• [PAGE EXCERPT]
========================================================================
Voting machine providers condemn Arizona ballot audit

A letter from state Senate Republicans in Arizona, who are auditing the 2020 election results from Maricopa County because of suspicions of election fraud, calling for a public meeting for election officials there to answer questions about apparent problems has triggered a gusher of response.

The company that provided the voting machines, Dominion, has said it won’t cooperate, and county election officials posted a statement demanding “an immediate retraction of any public statements…”

It was a letter from Senate President Karen Fann to the Maricopa Board of Supervisors, and its chairman, Jack Sellers, that triggered the responses.

The Senate is conducting an audit of the 2020 presidential election results in Maricopa County and revealed this week county officials apparently erased an election database from a computer just before turning it over, under subpoena, for the audit.

“We have recently discovered that the entire ‘Database’ directory from the D drive of the machine ‘EMSPrimary’ has been deleted,” the letter said.

“This removes election related details that appear to have been covered by the subpoena. In addition, the main database for the Election Management System (EMS) Software, ‘Results Tally and Reporting,’ is not located anywhere on the EMSPrimary machine, even though all of the EMS Clients reference that machine as the location of the database,” the letter says.
========================================================================
• [SUPPLIED INFORMATION]
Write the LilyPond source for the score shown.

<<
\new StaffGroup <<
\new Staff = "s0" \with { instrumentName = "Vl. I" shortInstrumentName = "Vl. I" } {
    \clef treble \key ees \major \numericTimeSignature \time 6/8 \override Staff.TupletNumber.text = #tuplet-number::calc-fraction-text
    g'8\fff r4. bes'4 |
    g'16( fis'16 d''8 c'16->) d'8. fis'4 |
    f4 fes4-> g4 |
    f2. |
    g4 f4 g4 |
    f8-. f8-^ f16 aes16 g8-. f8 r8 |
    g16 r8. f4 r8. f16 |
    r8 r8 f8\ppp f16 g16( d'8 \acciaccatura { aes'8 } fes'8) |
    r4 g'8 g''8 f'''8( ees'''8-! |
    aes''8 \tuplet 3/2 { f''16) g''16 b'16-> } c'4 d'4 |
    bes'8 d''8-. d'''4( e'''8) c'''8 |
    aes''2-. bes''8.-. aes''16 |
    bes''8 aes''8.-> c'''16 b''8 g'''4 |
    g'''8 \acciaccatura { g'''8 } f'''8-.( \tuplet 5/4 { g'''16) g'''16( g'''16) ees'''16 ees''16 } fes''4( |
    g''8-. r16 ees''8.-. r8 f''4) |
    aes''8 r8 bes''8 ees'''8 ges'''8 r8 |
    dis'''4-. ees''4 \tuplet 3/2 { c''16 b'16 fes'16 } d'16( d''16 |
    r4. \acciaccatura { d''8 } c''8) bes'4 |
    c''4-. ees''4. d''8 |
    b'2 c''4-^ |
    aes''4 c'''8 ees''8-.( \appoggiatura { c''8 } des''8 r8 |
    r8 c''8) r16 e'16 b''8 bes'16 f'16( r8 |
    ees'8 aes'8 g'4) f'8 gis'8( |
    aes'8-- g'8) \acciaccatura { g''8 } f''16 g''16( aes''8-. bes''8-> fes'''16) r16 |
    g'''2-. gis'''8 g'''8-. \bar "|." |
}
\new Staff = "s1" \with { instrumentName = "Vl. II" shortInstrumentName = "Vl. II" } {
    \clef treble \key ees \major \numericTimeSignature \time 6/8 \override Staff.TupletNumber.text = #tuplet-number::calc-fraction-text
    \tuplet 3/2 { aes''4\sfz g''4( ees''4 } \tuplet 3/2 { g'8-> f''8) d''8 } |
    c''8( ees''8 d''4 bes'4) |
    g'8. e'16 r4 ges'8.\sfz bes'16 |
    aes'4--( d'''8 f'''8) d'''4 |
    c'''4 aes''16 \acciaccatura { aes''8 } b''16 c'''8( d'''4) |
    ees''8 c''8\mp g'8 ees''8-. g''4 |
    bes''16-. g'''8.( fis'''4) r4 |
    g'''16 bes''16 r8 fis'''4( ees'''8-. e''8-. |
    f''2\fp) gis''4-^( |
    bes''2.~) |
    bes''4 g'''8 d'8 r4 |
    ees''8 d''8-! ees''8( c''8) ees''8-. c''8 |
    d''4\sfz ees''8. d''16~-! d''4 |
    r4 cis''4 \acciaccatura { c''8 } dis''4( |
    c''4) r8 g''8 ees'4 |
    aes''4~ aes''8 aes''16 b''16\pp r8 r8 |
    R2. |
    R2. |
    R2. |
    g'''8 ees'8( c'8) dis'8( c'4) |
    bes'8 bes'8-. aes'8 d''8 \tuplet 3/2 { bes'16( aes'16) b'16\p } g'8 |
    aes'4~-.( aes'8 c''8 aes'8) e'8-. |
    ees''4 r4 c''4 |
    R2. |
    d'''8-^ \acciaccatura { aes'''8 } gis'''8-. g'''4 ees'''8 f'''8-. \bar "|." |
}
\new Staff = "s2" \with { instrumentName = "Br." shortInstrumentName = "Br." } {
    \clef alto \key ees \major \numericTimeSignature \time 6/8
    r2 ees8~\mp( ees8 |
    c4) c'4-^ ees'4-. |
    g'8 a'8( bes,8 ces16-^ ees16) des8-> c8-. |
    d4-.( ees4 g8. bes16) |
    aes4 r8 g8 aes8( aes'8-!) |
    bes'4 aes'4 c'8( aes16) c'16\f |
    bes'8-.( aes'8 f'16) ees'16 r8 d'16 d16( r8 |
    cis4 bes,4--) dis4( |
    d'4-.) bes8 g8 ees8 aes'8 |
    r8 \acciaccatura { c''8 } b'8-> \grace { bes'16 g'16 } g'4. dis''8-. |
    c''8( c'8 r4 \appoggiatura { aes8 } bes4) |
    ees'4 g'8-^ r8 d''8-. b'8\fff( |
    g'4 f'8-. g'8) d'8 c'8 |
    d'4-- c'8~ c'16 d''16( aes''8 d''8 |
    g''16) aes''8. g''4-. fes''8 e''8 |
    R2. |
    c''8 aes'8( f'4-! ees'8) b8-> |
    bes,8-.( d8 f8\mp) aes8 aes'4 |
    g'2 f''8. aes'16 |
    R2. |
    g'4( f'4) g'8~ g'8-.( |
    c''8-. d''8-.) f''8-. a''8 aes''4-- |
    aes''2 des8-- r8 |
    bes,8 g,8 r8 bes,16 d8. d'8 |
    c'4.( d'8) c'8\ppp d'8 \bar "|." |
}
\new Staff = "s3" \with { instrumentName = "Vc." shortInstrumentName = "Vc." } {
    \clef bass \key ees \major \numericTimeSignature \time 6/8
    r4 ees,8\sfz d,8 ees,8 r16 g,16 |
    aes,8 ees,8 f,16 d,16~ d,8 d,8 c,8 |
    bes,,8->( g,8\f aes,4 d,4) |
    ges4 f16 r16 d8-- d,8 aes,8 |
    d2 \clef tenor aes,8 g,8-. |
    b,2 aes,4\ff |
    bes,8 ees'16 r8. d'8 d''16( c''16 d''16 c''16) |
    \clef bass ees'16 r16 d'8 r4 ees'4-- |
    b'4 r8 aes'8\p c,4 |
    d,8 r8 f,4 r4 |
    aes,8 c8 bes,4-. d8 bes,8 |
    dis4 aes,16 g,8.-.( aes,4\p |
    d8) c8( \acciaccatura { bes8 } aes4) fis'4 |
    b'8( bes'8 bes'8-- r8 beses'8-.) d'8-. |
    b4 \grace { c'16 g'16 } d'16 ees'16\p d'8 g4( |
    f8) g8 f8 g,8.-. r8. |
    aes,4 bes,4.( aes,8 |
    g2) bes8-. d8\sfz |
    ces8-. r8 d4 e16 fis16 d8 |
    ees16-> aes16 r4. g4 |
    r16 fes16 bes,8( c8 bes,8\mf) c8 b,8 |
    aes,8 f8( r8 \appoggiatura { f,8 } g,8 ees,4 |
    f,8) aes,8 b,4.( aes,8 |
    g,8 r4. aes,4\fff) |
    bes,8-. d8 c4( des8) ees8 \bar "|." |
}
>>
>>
========================================================================
• [BRIEF 1] According to the article on the Arizona ballot audit, who sent the letter to the Maricopa Board of Supervisors?
• [BRIEF 2] Transcribe the part of the article on the Arizona ballot audit starting at "It was a letter" and ending at "the letter said.".
Rely only on the text for what follows, not on the records.

• [REPLY 1] Senate President Karen Fann sent it.

• [REPLY 2]
It was a letter from Senate President Karen Fann to the Maricopa Board of Supervisors, and its chairman, Jack Sellers, that triggered the responses.

The Senate is conducting an audit of the 2020 presidential election results in Maricopa County and revealed this week county officials apparently erased an election database from a computer just before turning it over, under subpoena, for the audit.

“We have recently discovered that the entire ‘Database’ directory from the D drive of the machine ‘EMSPrimary’ has been deleted,” the letter said.